A walk down the supermarket cereal aisle will reveal dozens of fortified products from major brands aimed at parents wanting to improve their children’s health.
Because smaller bodies are less able to process excessive amounts, they are more susceptible to overdose.
Too much of some forms of vitamin A can lead to liver damage and skeletal problems.
EWG’s report found that cereals and snack bars “often” contain excessive amounts of vitamin A, zinc, sometimes in amounts considered unsafe for children by the American Institute of Medicine.
Analysing more than 1550 cereals and 1000 snack bars, EWG researchers found 114 cereals fortified with 30 percent or more of the adult Daily Value for vitamin A, zinc and/or niacin. They include General Mills Total Raisin Bran, General Mills Wheaties Fuel, Kellogg’s Cocoa Krispies and Kellogg’s Krave, among others. EWG also found that 27 common brands of snack bars, such as Balance Bars, Kind bars and Marathon bars, were fortified with 50 percent or more of the adult Daily Value of at least one of these nutrients.

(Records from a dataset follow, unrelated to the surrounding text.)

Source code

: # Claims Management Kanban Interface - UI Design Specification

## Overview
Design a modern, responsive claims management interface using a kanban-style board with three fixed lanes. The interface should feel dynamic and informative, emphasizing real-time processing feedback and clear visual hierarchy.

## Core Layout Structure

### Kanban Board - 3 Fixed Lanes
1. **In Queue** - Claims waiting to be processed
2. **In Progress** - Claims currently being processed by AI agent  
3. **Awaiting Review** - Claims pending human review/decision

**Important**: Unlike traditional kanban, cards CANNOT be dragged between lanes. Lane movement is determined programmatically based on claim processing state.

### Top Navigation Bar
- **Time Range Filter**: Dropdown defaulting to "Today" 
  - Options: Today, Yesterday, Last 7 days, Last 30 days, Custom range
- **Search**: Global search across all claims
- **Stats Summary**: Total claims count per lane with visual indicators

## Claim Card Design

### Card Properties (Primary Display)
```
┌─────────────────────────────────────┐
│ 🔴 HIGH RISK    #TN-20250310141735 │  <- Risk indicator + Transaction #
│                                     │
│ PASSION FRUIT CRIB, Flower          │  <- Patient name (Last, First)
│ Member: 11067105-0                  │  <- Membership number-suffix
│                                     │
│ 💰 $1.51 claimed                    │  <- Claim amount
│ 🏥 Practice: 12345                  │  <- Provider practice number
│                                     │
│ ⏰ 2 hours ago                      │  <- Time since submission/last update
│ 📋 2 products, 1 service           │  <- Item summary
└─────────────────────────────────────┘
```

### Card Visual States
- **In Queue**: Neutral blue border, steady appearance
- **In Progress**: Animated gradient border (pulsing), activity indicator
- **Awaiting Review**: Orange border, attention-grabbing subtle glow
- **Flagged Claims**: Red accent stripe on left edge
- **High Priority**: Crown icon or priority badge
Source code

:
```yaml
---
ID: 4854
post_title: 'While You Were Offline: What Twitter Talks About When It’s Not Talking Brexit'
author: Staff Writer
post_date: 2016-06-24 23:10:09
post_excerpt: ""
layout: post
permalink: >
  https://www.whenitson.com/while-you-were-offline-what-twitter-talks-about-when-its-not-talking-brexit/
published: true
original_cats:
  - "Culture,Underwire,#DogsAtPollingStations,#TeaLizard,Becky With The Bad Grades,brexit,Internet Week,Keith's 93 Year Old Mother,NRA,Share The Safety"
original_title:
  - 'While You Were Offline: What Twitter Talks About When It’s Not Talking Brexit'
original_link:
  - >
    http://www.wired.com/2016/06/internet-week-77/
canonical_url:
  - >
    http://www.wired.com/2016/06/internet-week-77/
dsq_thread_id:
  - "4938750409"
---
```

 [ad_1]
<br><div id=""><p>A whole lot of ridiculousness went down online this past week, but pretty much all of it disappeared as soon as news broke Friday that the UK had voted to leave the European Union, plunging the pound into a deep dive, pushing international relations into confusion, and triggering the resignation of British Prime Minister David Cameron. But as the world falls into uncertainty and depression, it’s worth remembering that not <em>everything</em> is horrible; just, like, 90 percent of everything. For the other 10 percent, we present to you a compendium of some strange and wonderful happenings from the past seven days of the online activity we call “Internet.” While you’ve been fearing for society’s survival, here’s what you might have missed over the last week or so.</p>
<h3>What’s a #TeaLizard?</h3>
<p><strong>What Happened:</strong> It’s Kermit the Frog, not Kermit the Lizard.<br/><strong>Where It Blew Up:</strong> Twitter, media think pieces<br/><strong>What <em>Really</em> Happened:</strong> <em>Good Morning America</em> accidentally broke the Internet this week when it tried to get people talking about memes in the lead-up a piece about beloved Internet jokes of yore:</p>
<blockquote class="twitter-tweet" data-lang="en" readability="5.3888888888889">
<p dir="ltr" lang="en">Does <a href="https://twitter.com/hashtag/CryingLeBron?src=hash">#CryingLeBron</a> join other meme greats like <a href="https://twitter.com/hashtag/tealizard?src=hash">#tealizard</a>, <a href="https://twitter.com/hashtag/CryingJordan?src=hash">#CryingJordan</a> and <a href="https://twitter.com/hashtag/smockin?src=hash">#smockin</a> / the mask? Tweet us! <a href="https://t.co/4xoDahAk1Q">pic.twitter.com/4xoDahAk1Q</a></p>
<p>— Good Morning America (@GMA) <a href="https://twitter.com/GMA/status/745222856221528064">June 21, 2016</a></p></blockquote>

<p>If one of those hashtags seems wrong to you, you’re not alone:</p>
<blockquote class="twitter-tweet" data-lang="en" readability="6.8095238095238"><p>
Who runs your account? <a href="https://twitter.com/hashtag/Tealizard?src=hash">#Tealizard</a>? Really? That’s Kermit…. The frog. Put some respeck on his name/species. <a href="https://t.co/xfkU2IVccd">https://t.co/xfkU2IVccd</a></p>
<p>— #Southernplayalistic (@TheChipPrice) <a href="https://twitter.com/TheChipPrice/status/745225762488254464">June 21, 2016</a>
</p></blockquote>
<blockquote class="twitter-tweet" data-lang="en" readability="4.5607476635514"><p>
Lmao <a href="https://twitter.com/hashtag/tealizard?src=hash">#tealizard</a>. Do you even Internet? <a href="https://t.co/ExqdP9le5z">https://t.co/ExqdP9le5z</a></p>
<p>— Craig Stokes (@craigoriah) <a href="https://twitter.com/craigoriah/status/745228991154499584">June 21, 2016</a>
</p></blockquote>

“Heavily fortified foods may sound like a good thing, but it when it comes to children and pregnant women, excessive exposure to high nutrient levels could actually cause short or long-term health problems,” said Renee Sharp, EWG’s research director and co-author of the report, How Much is Too Much? “Manufacturers use vitamin and mineral fortification to sell their products, adding amounts in excess of what people need and more than might be prudent for young children to consume.”
High doses of vitamin A can cause toxic symptoms and lead to liver damage, skeletal abnormalities and hair loss. Excessive levels of zinc can impair copper absorption, negatively affect red and white blood cells and impair immune function. During pregnancy, taking too much vitamin A can result in developmental abnormalities in the foetus. Older adults with high vitamin A intake have been known to suffer from osteoporosis and hip fractures.
“In other words, when a parent picks up a box of cereal and sees that one serving provides 50 percent of the Daily Value for vitamin A, he or she may think that it provides 50 percent of a child’s recommended intake,” said Olga Naidenko, Ph.D, an EWG research consultant and co-author of the report. “But he or she would most likely be wrong, since the Daily Values are based on an adult’s dietary needs.”
The experts suggested: Eat real food. "They should eat food, and highly processed foods are not recommended under any circumstances," experts say. "Most fortifying vitamins are only added to processed foods, which are foods high in sugar, salt and fat. If people are eating healthy diets and real foods, they are probably getting enough vitamins."